MATERIALS AND METHODS

Study population, definitions and treatments

A diagnosis of aHUS was considered in patients who fulfilled the following criteria: platelet count <150 × 103/µL or a decrease of >25% from baseline values, microangiopathic haemolytic anaemia and serum creatinine (sCr) level greater than the upper limit of the normal range, together with a negative Coombs test, normal activity of a disintegrin and metalloprotease with thrombospondin type 1 motif 13 repeats (ADAMTS-13) and negative Shiga toxin detection [22]. If possible, the diagnosis was confirmed via renal biopsy.

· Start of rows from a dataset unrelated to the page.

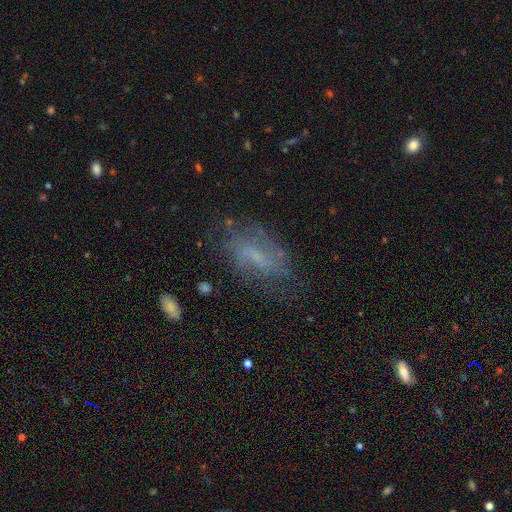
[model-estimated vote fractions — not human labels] Smooth or featured: featured or disk — 57% (smooth — 29%)
Edge-on disk: no — 91% (yes — 9%)
Bar: weak — 47% (no — 36%)
Spiral arms: yes — 73% (no — 27%)
Bulge size: small — 46% (none — 32%)
Merging: none — 64% (minor disturbance — 21%)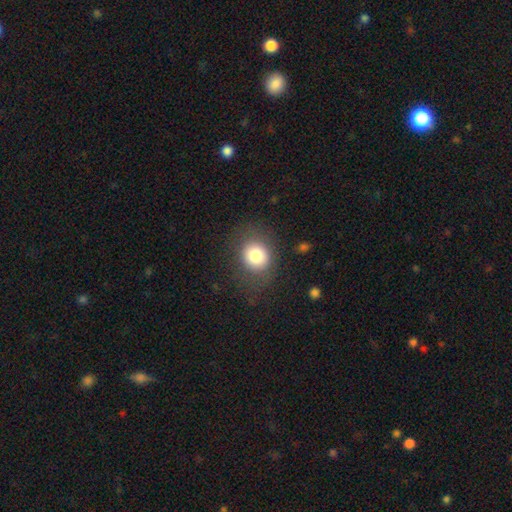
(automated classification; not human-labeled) Smooth or featured?
  - smooth: 80% *
  - star or artifact: 10%
  - featured or disk: 10%
How rounded?
  - round: 72% *
  - in between: 27%
  - cigar-shaped: 1%
Merging?
  - none: 78% *
  - minor disturbance: 13%
  - major disturbance: 8%
  - merger: 1%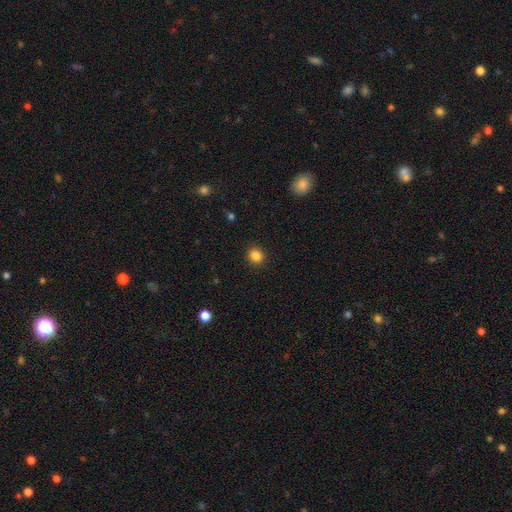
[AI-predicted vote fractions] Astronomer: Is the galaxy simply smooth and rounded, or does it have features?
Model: smooth — 86%.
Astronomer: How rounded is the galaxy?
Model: round — 76%.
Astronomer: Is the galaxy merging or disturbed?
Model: none — 90%.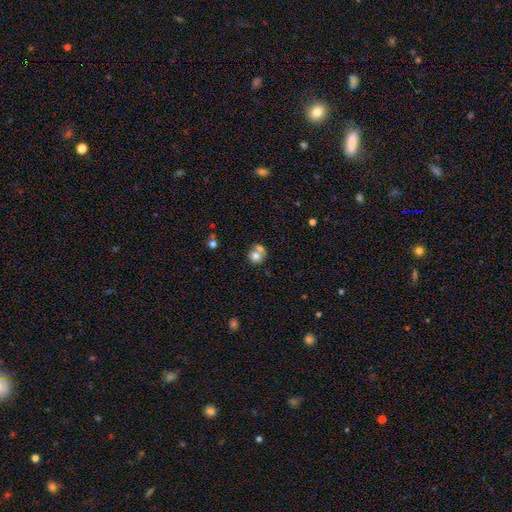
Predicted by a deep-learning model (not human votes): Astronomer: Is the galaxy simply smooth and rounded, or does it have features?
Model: smooth — 71%.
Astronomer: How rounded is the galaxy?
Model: round — 81%.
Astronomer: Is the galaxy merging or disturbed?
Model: merger — 49% (runner-up: none, 38%).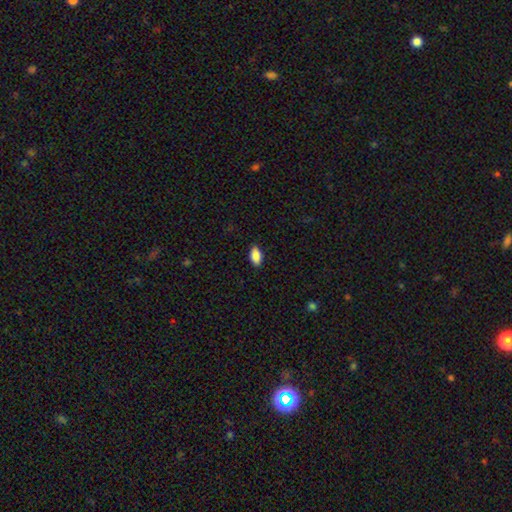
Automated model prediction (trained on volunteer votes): Morphology: type=smooth (88%); roundness=in between (93%); merging=none (88%).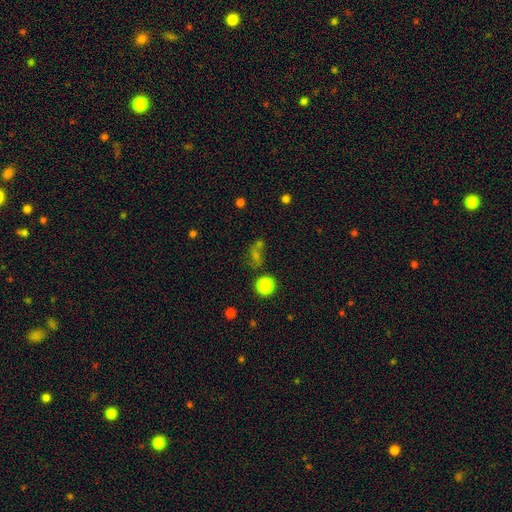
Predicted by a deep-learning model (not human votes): Smooth or featured? Predicted: smooth (p=0.51). How rounded? Predicted: round (p=0.57). Merging? Predicted: none (p=0.51).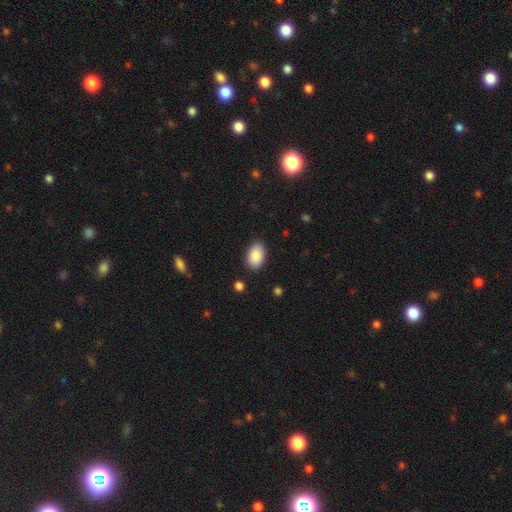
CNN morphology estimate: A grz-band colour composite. It shows a smooth galaxy with no disk features (88%) that is in between round and cigar-shaped (92%). Merging: none (86%).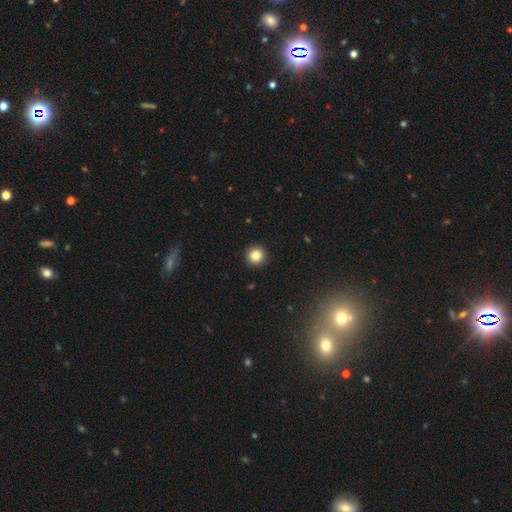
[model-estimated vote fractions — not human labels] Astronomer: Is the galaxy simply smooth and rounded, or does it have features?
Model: smooth — 84%.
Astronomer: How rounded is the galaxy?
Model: round — 96%.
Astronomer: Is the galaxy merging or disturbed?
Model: none — 94%.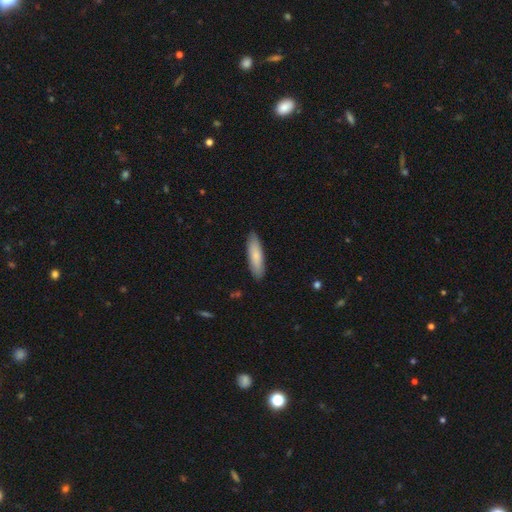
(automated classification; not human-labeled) smooth_or_featured: smooth (p=0.80) [alt: featured or disk p=0.15]
how_rounded: cigar-shaped (p=0.58) [alt: in between p=0.40]
merging: none (p=0.89) [alt: minor disturbance p=0.09]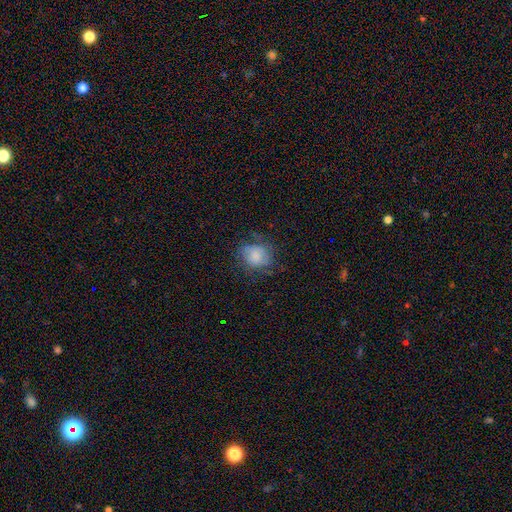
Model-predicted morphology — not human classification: This appears to be a smooth galaxy with no disk features (71%) that is round (66%). Merging: none (59%).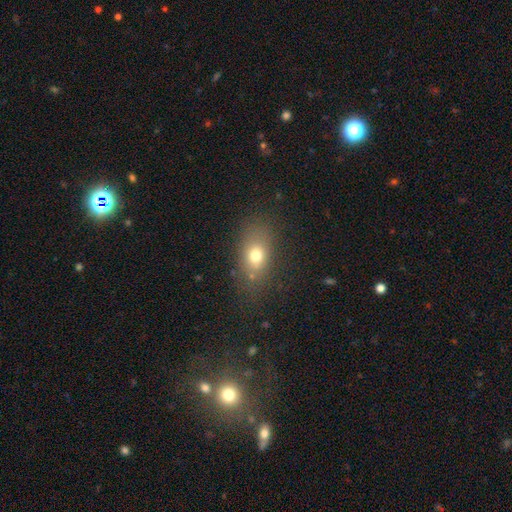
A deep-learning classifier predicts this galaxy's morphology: Overall: smooth (73%). How rounded: in between (73%). Merging: none (75%).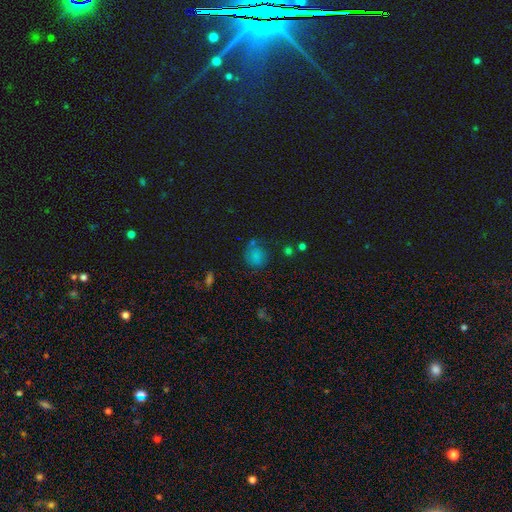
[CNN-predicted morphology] Overall: smooth (58%; star or artifact 29%). How rounded: round (75%). Merging: none (63%).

The patients were classified according to the moment of onset of aHUS. The pre-emptive group included patients with a diagnosis of aHUS in their native kidneys who received KTx. The de novo post-KTx group comprised those patients who had their first episode of aHUS after KTx. Within this group the patients were subdivided according to the time of onset of the disease: those with a debut in the first month post-transplant were classified as having early de novo aHUS and those with a subsequent presentation as having late de novo aHUS (Figure 2). We reviewed clinical data from medical records and asked clinicians for detailed information about the ESRD diagnoses leading patients to dialysis. In particular, we searched for clinical pictures like abrupt ESRD onset, hypertensive emergencies or haematology patterns that could hint at unnoticed aHUS.

FIGURE 2:

Patient flow chart.

Cases of acute antibody-mediated rejection with a histological pattern of thrombotic microangiopathy and those with any other type of solid organ transplant were excluded from the study.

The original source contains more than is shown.